=== Work to complete ===
Edit the data from its first line through the line containing "genus: Verbascum", changing each "common name" to "vernacular name" and leaving everything else as it is.

=== Stored entries ===
- - -
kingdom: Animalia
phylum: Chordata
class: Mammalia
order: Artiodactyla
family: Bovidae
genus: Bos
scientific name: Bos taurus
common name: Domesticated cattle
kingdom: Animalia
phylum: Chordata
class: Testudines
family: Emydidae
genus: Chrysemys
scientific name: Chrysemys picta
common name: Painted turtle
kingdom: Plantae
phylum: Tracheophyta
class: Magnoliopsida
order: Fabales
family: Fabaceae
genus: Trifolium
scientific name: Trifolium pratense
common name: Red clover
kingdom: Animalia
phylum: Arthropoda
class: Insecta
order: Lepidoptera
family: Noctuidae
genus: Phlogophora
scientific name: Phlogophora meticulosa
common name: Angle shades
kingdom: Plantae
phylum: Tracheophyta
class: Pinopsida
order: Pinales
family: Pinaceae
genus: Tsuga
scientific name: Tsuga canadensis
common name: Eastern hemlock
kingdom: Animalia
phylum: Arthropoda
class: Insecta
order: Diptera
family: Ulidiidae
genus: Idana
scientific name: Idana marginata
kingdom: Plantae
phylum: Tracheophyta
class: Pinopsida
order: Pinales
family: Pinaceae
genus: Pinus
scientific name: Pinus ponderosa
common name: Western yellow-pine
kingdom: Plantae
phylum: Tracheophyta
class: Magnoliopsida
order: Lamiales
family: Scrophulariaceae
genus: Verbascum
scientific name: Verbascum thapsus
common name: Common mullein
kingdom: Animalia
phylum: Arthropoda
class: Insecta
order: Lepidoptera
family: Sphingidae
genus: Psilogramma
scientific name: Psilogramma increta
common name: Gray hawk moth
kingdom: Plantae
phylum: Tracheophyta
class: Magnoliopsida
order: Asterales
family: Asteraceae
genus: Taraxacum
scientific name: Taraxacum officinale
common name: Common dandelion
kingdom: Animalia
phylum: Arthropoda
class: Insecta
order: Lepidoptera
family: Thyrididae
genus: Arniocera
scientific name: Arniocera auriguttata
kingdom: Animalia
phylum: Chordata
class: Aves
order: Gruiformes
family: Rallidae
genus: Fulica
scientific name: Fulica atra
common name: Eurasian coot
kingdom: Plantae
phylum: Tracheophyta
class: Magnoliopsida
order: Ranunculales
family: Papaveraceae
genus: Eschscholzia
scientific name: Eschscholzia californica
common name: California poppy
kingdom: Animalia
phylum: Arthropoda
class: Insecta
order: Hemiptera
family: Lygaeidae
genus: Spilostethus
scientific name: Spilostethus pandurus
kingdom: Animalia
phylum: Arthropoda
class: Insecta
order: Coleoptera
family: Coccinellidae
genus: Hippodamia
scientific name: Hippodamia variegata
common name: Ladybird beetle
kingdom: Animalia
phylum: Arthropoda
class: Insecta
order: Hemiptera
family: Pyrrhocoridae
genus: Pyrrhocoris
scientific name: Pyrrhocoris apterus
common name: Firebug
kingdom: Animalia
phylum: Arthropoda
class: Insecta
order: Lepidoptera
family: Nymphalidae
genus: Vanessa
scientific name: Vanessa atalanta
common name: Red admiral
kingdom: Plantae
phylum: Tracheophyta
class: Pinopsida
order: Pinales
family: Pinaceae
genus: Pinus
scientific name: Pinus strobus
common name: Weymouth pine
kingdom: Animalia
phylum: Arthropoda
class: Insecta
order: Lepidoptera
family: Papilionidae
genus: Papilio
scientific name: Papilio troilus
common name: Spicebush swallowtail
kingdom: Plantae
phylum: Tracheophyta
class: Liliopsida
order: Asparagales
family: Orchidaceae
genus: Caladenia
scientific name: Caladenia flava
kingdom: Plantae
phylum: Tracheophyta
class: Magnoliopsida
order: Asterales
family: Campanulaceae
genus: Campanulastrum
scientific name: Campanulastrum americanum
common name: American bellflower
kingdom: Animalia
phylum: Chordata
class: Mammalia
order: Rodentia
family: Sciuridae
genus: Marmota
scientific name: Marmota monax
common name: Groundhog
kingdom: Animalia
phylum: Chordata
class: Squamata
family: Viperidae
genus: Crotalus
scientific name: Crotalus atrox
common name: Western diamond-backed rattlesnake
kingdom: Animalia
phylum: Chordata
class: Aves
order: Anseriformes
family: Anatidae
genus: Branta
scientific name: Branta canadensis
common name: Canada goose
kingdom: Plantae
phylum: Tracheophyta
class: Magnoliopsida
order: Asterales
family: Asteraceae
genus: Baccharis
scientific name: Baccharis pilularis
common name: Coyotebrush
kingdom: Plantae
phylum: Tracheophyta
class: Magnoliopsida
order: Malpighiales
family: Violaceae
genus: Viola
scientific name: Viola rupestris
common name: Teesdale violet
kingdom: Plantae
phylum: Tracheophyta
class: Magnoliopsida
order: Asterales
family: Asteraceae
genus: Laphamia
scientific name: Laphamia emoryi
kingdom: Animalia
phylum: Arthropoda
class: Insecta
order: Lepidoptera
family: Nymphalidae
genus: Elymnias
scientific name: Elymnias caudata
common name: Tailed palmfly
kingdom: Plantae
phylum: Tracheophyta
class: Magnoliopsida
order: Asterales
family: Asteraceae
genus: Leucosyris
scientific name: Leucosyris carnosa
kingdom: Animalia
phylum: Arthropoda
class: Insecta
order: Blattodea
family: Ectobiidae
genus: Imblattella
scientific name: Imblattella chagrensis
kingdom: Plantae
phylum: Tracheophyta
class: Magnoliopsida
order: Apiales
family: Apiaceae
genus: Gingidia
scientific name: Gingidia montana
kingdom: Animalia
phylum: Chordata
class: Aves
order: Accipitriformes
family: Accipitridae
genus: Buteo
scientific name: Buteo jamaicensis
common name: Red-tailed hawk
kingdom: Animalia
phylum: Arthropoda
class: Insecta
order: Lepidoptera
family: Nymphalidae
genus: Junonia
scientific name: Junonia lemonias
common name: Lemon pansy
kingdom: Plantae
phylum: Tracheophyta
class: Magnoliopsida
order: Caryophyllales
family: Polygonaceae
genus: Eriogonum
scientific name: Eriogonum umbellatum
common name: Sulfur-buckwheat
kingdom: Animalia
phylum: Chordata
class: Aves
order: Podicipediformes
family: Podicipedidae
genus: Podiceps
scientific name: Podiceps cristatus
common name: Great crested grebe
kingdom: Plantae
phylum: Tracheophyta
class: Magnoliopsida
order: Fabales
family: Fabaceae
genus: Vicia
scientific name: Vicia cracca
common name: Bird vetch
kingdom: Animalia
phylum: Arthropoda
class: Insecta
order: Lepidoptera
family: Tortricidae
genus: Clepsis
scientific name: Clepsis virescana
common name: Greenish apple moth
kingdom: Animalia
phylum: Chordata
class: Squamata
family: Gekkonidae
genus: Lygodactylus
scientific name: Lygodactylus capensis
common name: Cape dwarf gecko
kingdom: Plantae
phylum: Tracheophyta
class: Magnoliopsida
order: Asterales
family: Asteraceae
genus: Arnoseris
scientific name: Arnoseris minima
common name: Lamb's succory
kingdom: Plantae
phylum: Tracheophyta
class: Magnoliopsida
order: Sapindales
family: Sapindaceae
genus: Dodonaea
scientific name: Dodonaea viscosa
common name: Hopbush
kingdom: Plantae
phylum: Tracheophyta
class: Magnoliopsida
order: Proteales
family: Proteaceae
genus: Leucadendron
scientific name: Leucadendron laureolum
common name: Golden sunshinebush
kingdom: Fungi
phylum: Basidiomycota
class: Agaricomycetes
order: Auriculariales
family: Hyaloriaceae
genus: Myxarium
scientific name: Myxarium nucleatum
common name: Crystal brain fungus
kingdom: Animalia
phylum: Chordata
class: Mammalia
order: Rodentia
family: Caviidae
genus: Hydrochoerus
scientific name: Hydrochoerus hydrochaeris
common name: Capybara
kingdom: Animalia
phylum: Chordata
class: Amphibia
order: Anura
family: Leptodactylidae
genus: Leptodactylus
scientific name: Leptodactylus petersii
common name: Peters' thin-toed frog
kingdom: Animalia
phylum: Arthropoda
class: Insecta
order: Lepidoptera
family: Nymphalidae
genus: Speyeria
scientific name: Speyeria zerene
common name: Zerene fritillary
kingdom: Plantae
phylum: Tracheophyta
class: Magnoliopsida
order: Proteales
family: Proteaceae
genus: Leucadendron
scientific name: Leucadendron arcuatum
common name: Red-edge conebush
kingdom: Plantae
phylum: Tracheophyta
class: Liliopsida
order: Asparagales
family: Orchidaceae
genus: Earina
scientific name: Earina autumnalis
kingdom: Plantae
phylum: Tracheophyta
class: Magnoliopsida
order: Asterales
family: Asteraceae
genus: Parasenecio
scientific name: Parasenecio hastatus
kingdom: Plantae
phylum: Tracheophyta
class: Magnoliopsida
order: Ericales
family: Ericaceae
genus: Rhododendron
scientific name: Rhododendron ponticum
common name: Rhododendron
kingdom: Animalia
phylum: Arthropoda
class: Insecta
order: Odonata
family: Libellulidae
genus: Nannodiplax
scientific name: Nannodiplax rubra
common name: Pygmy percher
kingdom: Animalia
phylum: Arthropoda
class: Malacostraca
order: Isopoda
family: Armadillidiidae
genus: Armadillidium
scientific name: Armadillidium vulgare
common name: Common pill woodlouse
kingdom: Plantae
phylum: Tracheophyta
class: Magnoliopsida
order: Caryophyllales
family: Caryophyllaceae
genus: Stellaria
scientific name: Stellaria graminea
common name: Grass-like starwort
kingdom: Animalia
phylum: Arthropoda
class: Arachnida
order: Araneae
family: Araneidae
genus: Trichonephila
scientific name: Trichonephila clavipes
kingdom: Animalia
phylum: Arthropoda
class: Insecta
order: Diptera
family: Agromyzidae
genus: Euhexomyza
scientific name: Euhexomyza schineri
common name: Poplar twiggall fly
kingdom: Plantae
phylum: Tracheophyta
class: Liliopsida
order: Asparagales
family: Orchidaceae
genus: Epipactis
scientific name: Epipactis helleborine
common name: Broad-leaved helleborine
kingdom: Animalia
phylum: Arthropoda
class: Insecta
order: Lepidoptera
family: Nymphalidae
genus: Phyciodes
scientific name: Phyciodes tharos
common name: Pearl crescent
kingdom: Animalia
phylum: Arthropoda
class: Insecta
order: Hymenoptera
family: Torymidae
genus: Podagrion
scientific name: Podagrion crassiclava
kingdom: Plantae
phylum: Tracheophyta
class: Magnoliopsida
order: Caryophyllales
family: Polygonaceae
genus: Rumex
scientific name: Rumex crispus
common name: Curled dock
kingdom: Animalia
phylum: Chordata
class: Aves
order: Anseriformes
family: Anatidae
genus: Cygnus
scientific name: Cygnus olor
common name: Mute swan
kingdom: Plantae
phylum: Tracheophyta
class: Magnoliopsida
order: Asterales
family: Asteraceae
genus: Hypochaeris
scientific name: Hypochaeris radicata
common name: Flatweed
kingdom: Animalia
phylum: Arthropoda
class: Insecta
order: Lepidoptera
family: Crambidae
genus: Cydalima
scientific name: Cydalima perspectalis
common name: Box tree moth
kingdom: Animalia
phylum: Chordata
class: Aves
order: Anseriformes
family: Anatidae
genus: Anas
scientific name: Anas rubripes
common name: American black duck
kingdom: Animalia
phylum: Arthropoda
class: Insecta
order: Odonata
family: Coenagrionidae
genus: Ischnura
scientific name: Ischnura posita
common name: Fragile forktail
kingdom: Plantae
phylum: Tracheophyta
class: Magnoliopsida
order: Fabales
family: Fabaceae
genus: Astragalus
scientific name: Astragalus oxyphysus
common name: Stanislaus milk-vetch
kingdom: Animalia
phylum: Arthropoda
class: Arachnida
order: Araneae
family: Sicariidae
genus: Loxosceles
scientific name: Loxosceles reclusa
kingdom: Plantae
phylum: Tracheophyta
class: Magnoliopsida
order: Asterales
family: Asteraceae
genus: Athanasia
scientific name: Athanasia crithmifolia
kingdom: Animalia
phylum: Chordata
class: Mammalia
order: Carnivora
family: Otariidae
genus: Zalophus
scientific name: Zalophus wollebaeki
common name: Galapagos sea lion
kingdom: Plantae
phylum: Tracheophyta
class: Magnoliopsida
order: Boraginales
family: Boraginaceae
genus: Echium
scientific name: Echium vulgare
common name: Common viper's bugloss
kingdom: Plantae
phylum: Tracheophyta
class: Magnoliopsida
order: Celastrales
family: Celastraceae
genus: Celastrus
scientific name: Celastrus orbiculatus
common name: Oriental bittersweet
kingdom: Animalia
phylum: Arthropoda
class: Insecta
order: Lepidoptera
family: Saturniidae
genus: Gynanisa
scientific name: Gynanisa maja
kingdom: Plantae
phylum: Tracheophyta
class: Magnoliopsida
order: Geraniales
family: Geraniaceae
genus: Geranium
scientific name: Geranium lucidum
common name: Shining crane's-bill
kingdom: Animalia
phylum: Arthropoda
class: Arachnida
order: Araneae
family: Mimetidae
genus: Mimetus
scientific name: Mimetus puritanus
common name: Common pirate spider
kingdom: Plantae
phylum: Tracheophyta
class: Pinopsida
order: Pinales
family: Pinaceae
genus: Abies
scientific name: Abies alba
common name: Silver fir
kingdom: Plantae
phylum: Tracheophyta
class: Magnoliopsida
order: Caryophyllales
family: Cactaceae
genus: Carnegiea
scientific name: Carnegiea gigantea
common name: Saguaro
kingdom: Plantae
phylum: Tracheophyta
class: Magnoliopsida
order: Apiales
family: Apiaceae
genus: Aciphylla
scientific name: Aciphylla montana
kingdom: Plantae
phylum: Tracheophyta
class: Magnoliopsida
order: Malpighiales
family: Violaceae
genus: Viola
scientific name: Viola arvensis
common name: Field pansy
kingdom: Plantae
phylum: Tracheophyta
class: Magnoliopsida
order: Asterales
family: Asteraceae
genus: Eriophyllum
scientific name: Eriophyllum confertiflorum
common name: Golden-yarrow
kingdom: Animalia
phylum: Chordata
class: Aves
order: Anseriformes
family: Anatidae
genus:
- - -
=== Correct result ===
kingdom: Animalia
phylum: Chordata
class: Mammalia
order: Artiodactyla
family: Bovidae
genus: Bos
scientific name: Bos taurus
vernacular name: Domesticated cattle
kingdom: Animalia
phylum: Chordata
class: Testudines
family: Emydidae
genus: Chrysemys
scientific name: Chrysemys picta
vernacular name: Painted turtle
kingdom: Plantae
phylum: Tracheophyta
class: Magnoliopsida
order: Fabales
family: Fabaceae
genus: Trifolium
scientific name: Trifolium pratense
vernacular name: Red clover
kingdom: Animalia
phylum: Arthropoda
class: Insecta
order: Lepidoptera
family: Noctuidae
genus: Phlogophora
scientific name: Phlogophora meticulosa
vernacular name: Angle shades
kingdom: Plantae
phylum: Tracheophyta
class: Pinopsida
order: Pinales
family: Pinaceae
genus: Tsuga
scientific name: Tsuga canadensis
vernacular name: Eastern hemlock
kingdom: Animalia
phylum: Arthropoda
class: Insecta
order: Diptera
family: Ulidiidae
genus: Idana
scientific name: Idana marginata
kingdom: Plantae
phylum: Tracheophyta
class: Pinopsida
order: Pinales
family: Pinaceae
genus: Pinus
scientific name: Pinus ponderosa
vernacular name: Western yellow-pine
kingdom: Plantae
phylum: Tracheophyta
class: Magnoliopsida
order: Lamiales
family: Scrophulariaceae
genus: Verbascum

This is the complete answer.